Répondez aux questions suivantes en vous appuyant sur l'extrait du document ci-dessous.
(a) Pour quelle durée Kipyegon Bett a-t-il été suspendu ?
(b) Comment s'appelle l'entraîneur de Kipyegon Bett ?
(c) À quelle heure le deuxième contrôle du 21 février 2018 a-t-il eu lieu ?

**Extrait du document**
════
Kipyegon Bett a été suspendu pour quatre ans suite à son contrôle positif à l’EPO d’août 2018, après avoir été mis en cause, pour un contrôle raté en février. Il ressort de la décision prise par l’Athletics Integrity Unit que le médaillé de bronze du Mondial 2017 faisait l’objet d’une surveillance particulière de l’IAAF. Avec en filigrane derrière la réussite de ce jeune athlète de tout juste 20 ans, un entraîneur sulfureux, Japhet Kemei, et un partenaire d’entraînement, Fergurson Rotich, au cœur d’une drôle d’histoire aux JO de Rio.
Un contrôle le 21 février 2018 à 9h50. Un deuxième contrôle le même jour à 11h48. Un autre contrôle le 24 février. Puis le 25 février, et encore le 28 février. Kipyegon Bett faisait visiblement l’objet d’une vigilance très particulière de l’IAAF en ce début d’année 2018, comme en témoigne les détails figurant dans la décision de l’Athletics Integrity Unit.
════
**Données fournies**

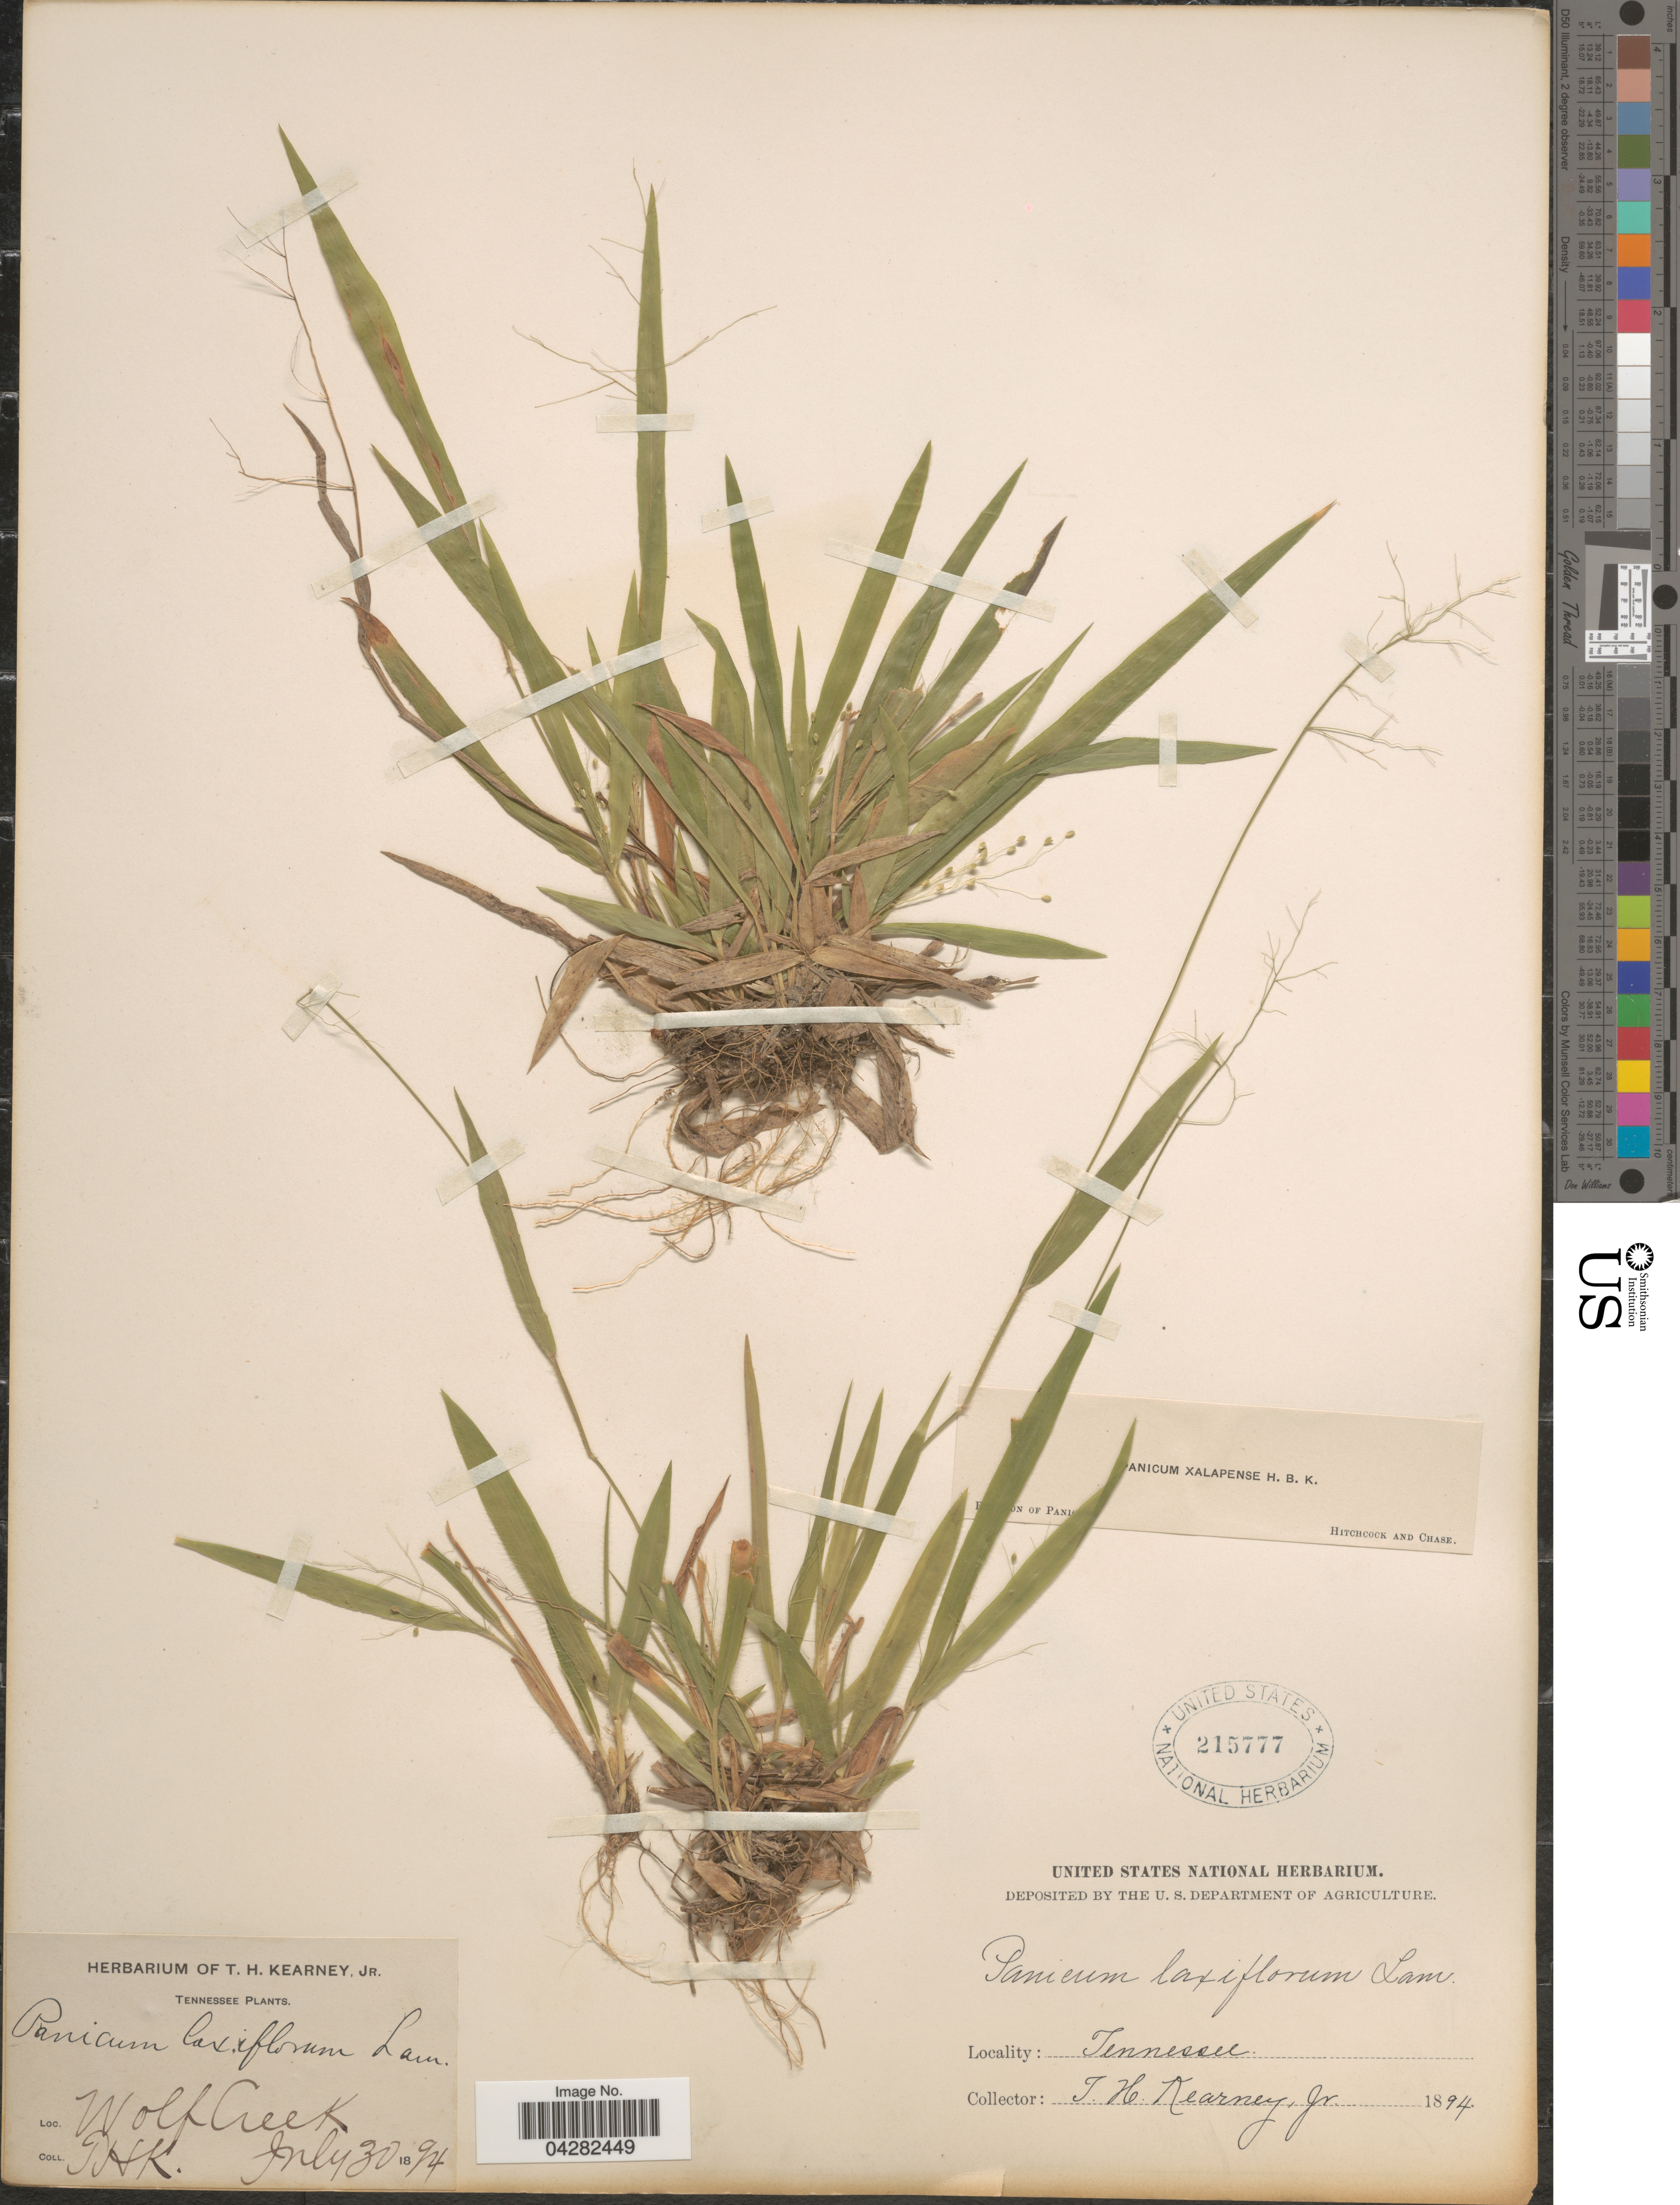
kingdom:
════
**Réponse rédigée**
(a) Quatre ans.
(b) Japhet Kemei.
(c) À 11h48.